Skip to main content

Mehr Realismus und Seriosität in die TTIP-Debatte bringen

Nachricht von Klaus Ernst,

Foto: Ruben Neugebauer/Campact

 

Heute beginnt die 8. Verhandlungsrunde über das geplante Freihandelsabkommen zwischen der EU und den USA (TTIP) in Brüssel. Wir werden wieder viel hören und lesen von den möglichen „Chancen“ des TTIP und dessen positive Effekte für Wachstum, Arbeitsplätze und höhere Löhne und Einkommen. Seit Monaten werden diese frohen Botschaften verkündet und als Beleg dafür unterschiedliche Auftragsstudien u.a. des Münchner Ifo-Instituts und der Bertelsmann-Stiftung angeführt.

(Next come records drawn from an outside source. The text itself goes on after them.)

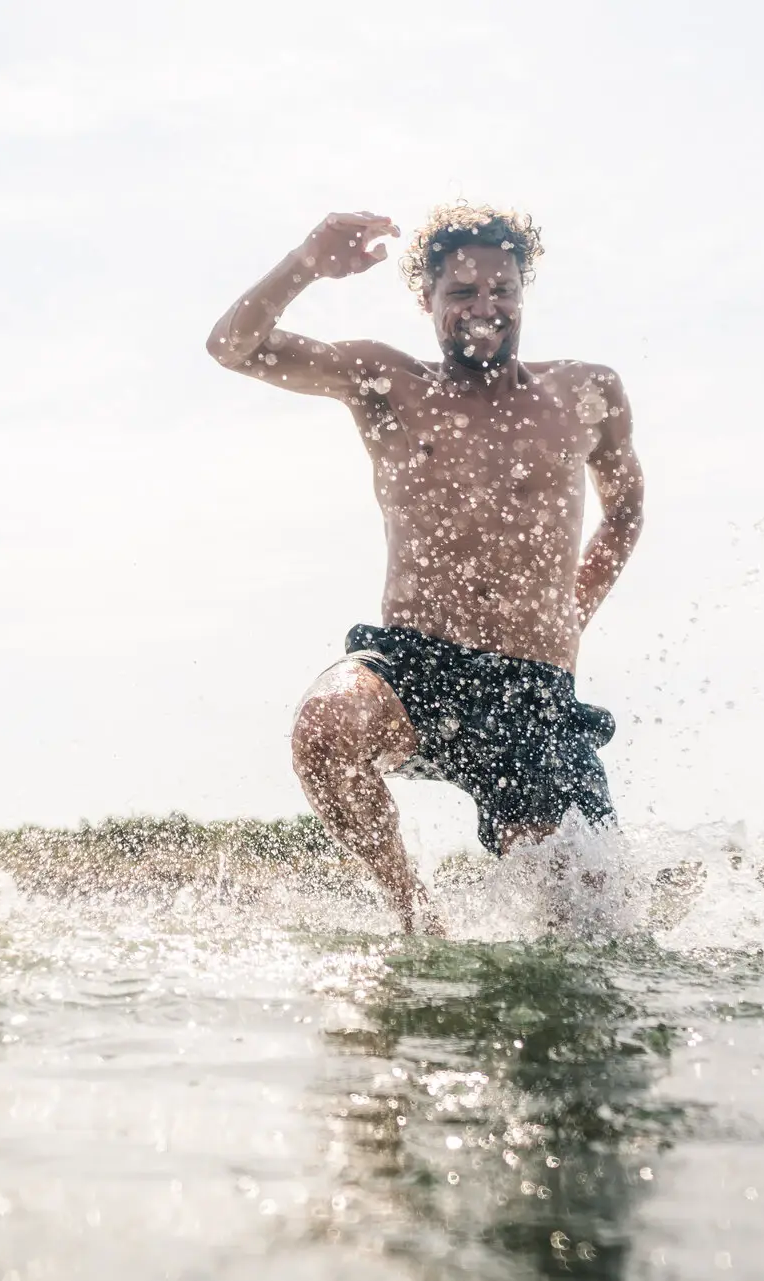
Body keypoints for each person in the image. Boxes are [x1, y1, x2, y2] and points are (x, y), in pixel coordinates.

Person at [206, 204, 644, 933]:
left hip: (531, 693)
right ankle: (414, 914)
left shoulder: (585, 393)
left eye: (501, 290)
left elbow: (625, 512)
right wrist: (308, 262)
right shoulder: (389, 384)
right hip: (417, 666)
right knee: (326, 729)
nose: (485, 309)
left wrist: (573, 608)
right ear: (429, 301)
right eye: (463, 293)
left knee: (594, 929)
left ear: (522, 291)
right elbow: (233, 346)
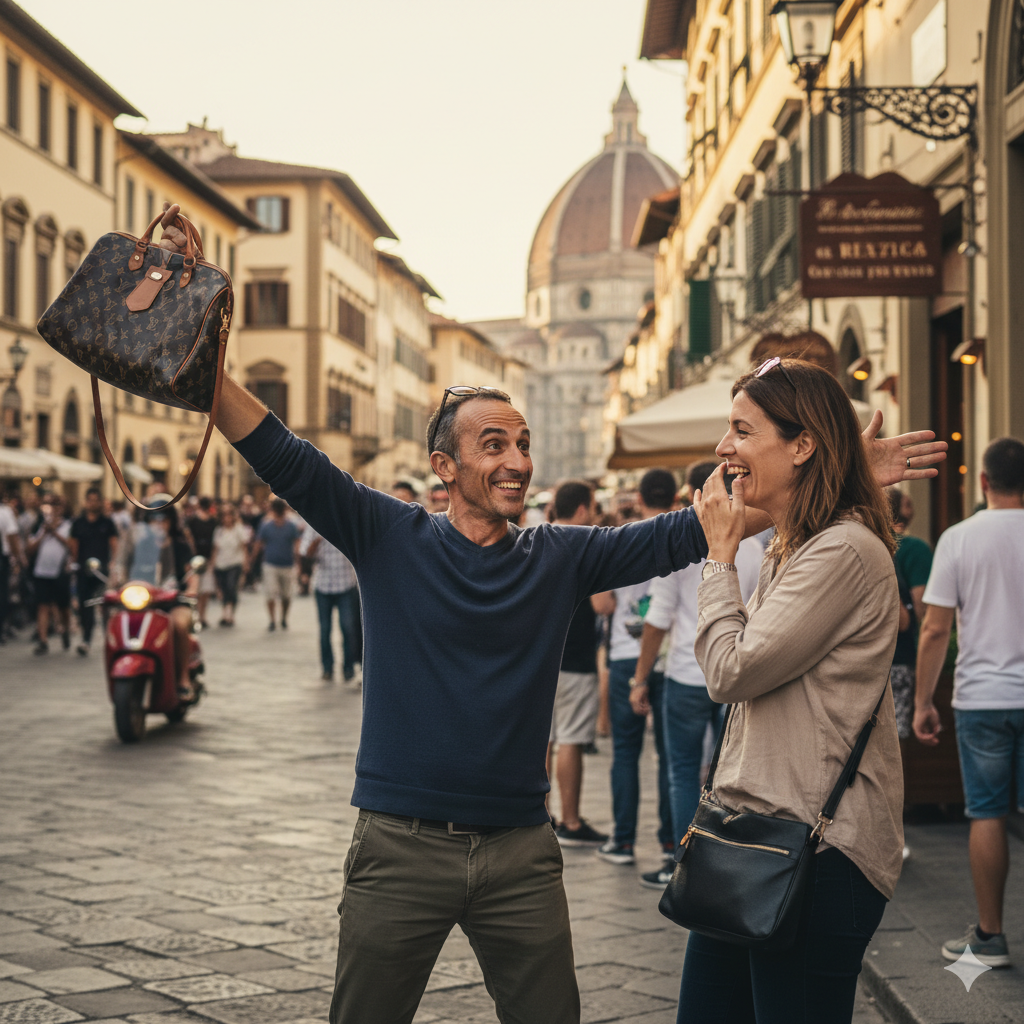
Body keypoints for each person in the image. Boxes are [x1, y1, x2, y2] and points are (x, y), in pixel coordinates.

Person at [151, 202, 944, 1024]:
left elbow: (693, 529)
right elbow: (282, 453)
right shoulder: (386, 535)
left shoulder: (558, 555)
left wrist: (839, 468)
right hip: (400, 847)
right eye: (493, 444)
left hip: (519, 853)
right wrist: (199, 344)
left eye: (523, 443)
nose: (517, 461)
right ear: (444, 466)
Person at [681, 357, 911, 1024]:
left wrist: (720, 560)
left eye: (742, 430)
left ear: (803, 444)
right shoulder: (797, 544)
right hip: (751, 839)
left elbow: (730, 672)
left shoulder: (842, 552)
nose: (724, 447)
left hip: (816, 852)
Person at [914, 436, 1024, 969]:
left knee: (986, 812)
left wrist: (923, 701)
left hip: (982, 697)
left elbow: (935, 629)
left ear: (983, 482)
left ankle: (990, 936)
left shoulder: (957, 539)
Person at [629, 461, 762, 889]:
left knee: (683, 771)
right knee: (730, 776)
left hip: (688, 674)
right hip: (737, 674)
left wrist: (639, 678)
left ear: (697, 494)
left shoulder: (679, 548)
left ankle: (684, 864)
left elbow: (658, 620)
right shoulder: (756, 545)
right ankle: (726, 863)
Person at [592, 468, 678, 868]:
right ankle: (669, 842)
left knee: (625, 753)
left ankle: (623, 841)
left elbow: (603, 605)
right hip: (667, 658)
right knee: (669, 757)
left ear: (639, 499)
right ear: (675, 498)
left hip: (627, 656)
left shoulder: (619, 540)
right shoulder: (680, 538)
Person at [546, 479, 608, 847]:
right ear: (582, 509)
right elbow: (604, 605)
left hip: (541, 659)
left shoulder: (535, 538)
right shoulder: (586, 544)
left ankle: (542, 815)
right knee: (570, 740)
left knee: (545, 739)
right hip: (576, 656)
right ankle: (570, 820)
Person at [118, 496, 198, 699]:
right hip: (145, 601)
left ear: (171, 521)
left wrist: (191, 589)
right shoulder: (141, 545)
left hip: (174, 601)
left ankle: (183, 678)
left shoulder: (180, 545)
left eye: (163, 520)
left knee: (178, 626)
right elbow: (124, 569)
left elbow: (192, 574)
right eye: (154, 520)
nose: (159, 524)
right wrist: (116, 583)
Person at [301, 524, 362, 684]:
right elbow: (305, 553)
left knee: (348, 628)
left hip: (346, 584)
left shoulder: (346, 525)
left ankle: (348, 668)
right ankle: (327, 668)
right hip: (323, 585)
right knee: (325, 629)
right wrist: (318, 540)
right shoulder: (314, 526)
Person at [69, 486, 119, 655]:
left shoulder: (107, 523)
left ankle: (109, 639)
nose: (93, 503)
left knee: (105, 605)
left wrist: (113, 563)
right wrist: (74, 563)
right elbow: (74, 545)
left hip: (102, 570)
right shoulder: (78, 523)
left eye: (96, 500)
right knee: (85, 606)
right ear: (86, 502)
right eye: (90, 500)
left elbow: (114, 544)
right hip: (83, 570)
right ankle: (86, 639)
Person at [28, 498, 72, 655]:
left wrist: (54, 532)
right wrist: (44, 533)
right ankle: (43, 641)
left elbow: (71, 545)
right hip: (42, 571)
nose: (55, 509)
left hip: (60, 572)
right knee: (43, 605)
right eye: (53, 506)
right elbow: (31, 548)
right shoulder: (41, 526)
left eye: (58, 506)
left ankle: (65, 630)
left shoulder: (69, 526)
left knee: (63, 607)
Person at [253, 498, 300, 631]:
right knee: (271, 594)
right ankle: (273, 620)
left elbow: (296, 544)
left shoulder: (291, 526)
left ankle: (283, 618)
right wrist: (253, 558)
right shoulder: (266, 525)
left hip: (286, 564)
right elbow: (259, 543)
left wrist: (298, 561)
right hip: (271, 564)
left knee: (286, 595)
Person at [211, 504, 249, 627]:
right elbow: (215, 549)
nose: (226, 518)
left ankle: (230, 613)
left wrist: (246, 563)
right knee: (223, 589)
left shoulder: (238, 529)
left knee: (231, 587)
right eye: (224, 516)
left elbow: (244, 547)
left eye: (228, 515)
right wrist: (213, 564)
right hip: (221, 564)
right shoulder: (219, 530)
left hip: (235, 563)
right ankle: (225, 612)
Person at [184, 496, 218, 629]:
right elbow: (189, 537)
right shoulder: (194, 520)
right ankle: (199, 616)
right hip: (198, 559)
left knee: (205, 590)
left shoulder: (211, 521)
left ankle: (201, 616)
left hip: (204, 558)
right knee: (198, 591)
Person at [0, 490, 25, 643]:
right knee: (3, 594)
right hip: (2, 560)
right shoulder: (5, 512)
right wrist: (18, 559)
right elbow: (12, 537)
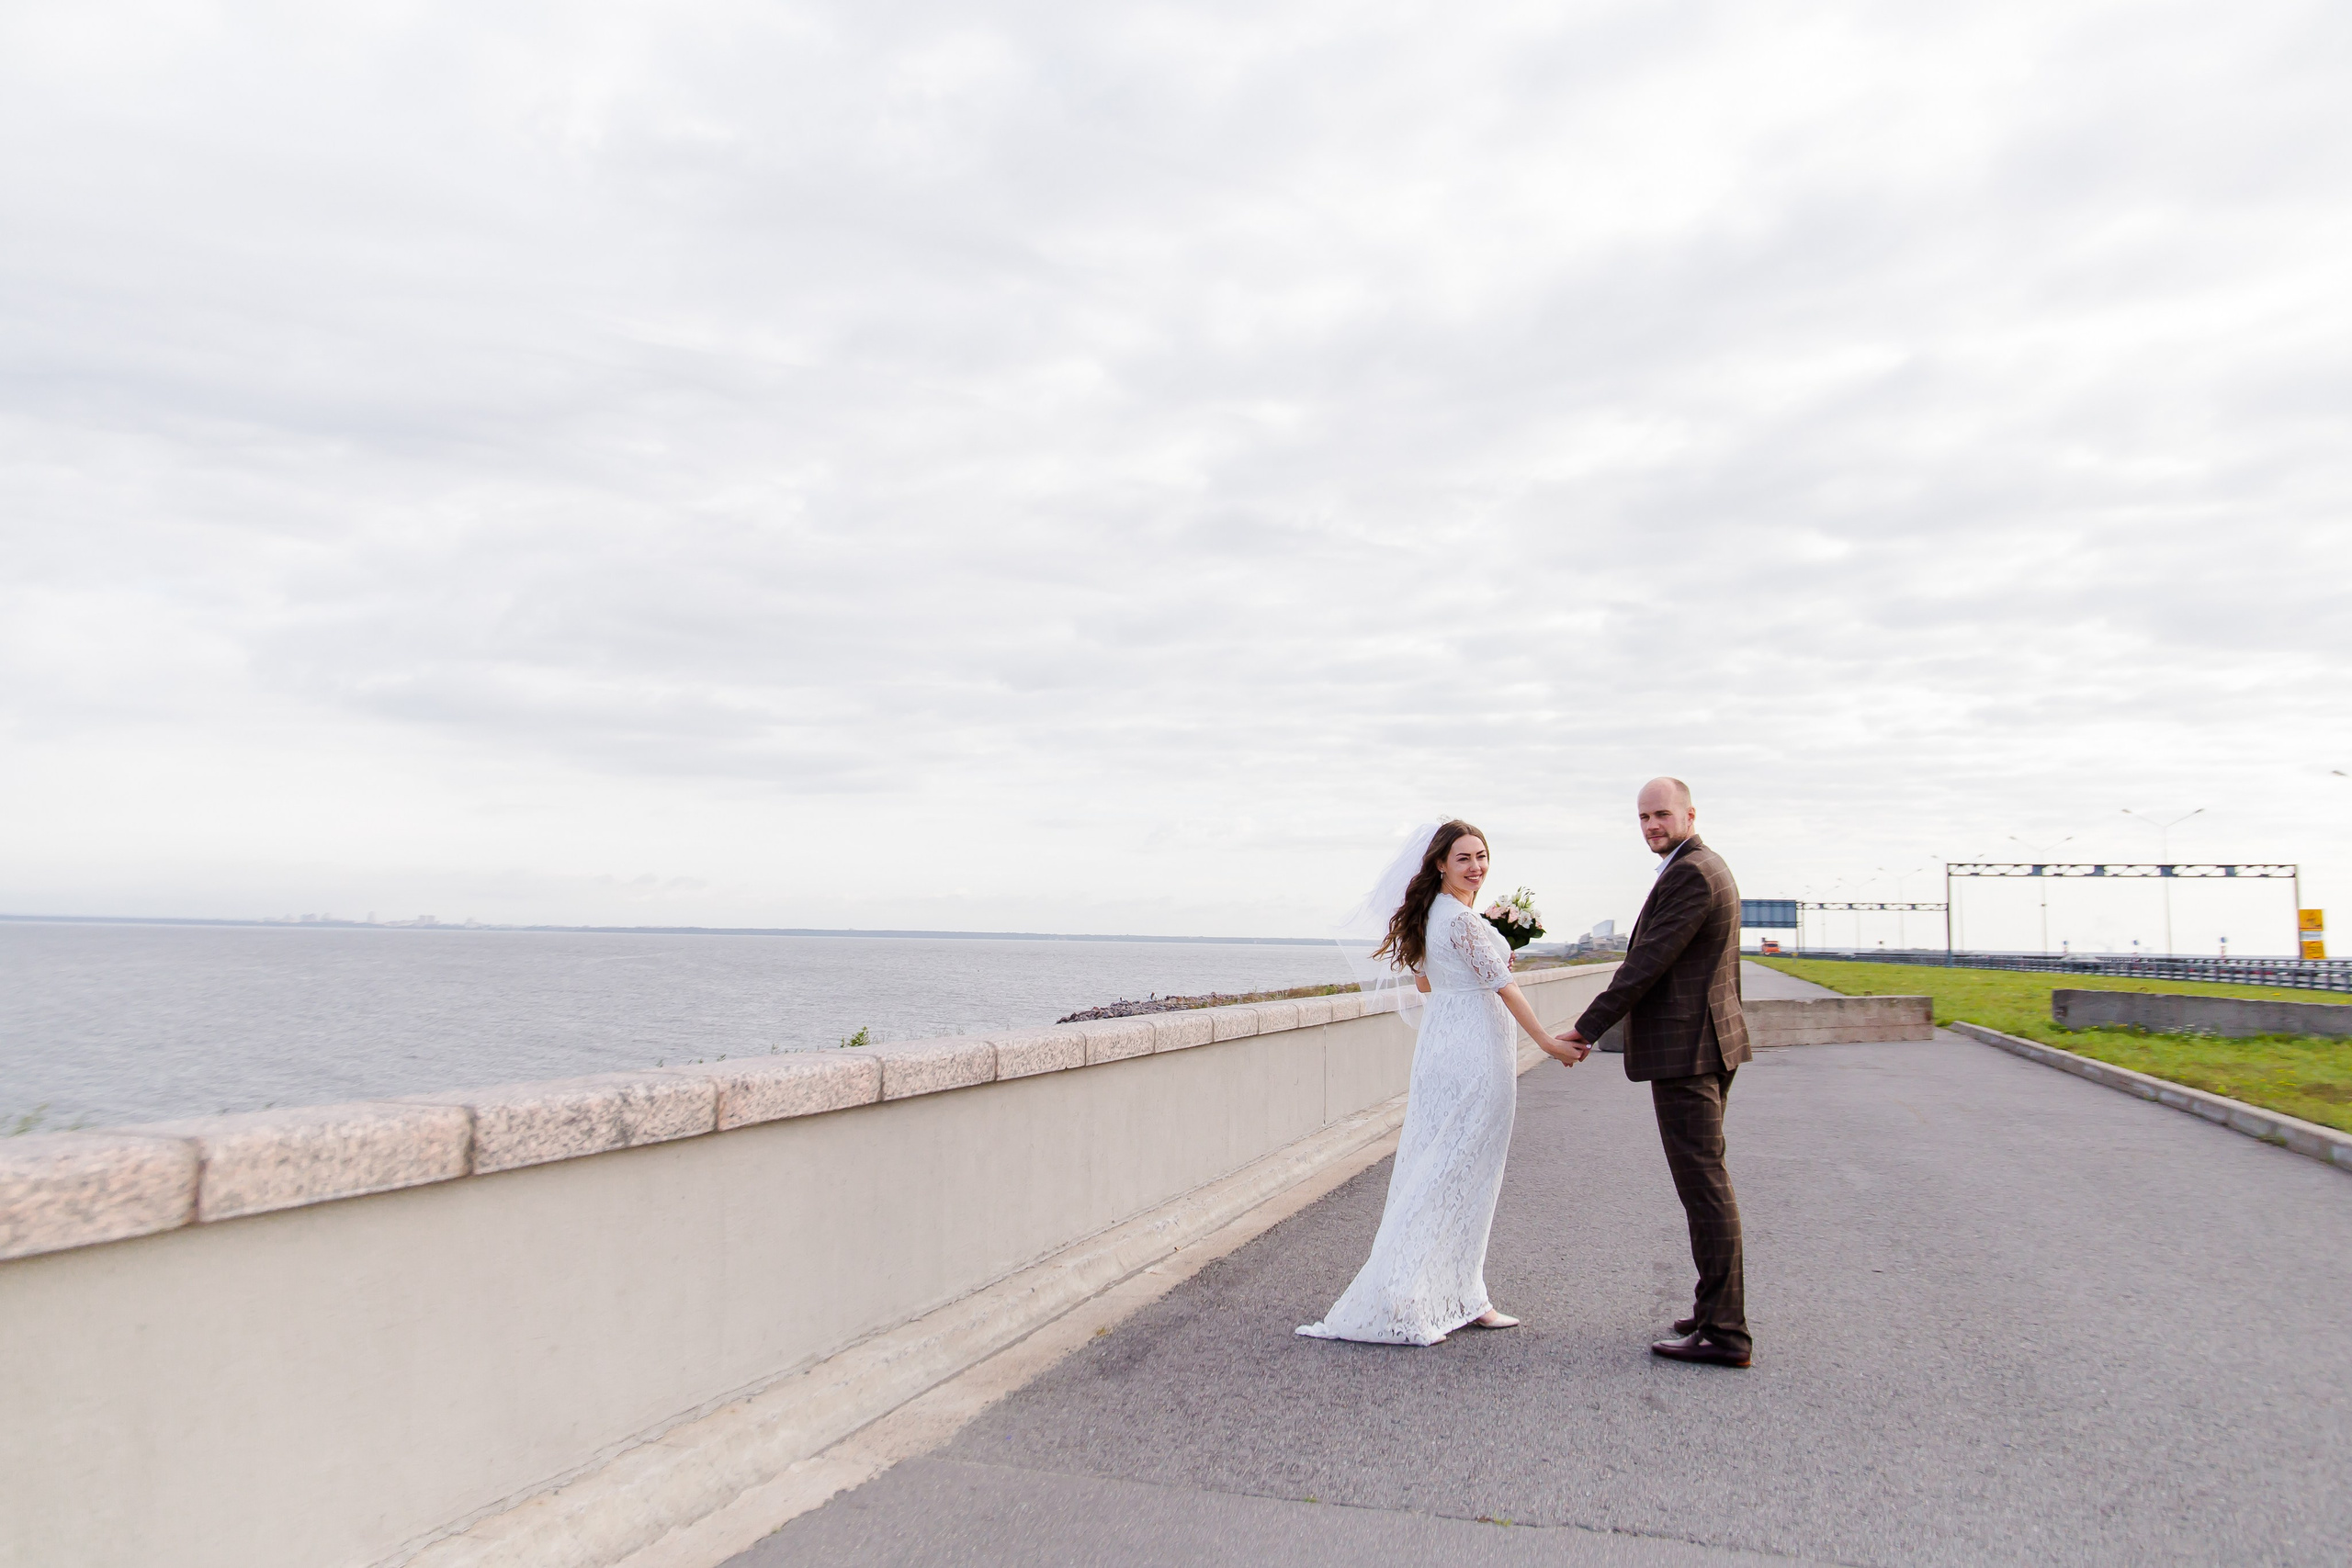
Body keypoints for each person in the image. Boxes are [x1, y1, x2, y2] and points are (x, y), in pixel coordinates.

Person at [1299, 820, 1587, 1346]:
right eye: (1463, 859)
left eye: (1481, 856)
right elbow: (1505, 988)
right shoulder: (1462, 922)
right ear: (1439, 864)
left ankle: (1461, 1294)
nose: (1476, 867)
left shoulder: (1435, 916)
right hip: (1476, 1052)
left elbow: (1428, 981)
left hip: (1444, 1045)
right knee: (1459, 1171)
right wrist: (1546, 1042)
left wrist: (1485, 955)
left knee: (1449, 1167)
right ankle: (1418, 1297)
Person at [1550, 777, 1754, 1368]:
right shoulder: (1700, 865)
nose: (1651, 827)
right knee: (1706, 1187)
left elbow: (1646, 965)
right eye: (1643, 818)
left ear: (1691, 813)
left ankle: (1726, 1333)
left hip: (1690, 1053)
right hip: (1710, 1044)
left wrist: (1584, 1029)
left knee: (1705, 1191)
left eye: (1661, 815)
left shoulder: (1692, 872)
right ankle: (1714, 1307)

Vergessen wird hier gern, dass für diese Aussagen spezielle ökonomische Modelle mit unrealistischen Annahmen „gebastelt“ werden müssen.
 
Jeronim Capaldo, Wirtschaftswissenschaftler am Global Development and Trade Institute der US-amerikanischen Tufts University, hat den mangelnden Realitätsbezug der Auftragsstudien in einer alternativen Studie (englisch) mit realistischeren Annahmen herausgearbeitet und kommt allein deshalb zu ganz anderen Ergebnissen: Nach Capaldo könnten aus TTIP u.a. massive Verluste bei den Arbeitseinkommen (bis zu 5.500 Euro), im Saldo ein flächendeckender Arbeitsplatzabbau (rund 600.000) und generell ein sinkendes Wirtschaftswachstum in der EU resultieren. Entsprechend könnte sich die bereits heute instabile soziale und ökonomische Lage in vielen europäischen Mitgliedsstaaten durch TTIP sogar noch zuspitzen.
 
Wir veröffentlichen heute die vollständig übersetzte Studie (deutsch) von Capaldo, da es durchgängig an Realismus und Seriosität in der politischen Debatte fehlt. Insbesondere Bundesregierung und EU-Kommission wiederholen endlos die zweifelhaften bis substanzlosen Werbebotschaften von mehr Wachstum und Wohlstand, die das geplante Freihandelsabkommen zwischen der EU und den USA bringen würde. Aber sich auf hoch komplexe, aber eben unrealistische Modellaussagen „renommierter“ Forschungsinstitute zu berufen, bringt in der wirklichen Welt noch keinen neuen Arbeitsplatz, mehr Wirtschaftswachstum oder soziale Sicherheit.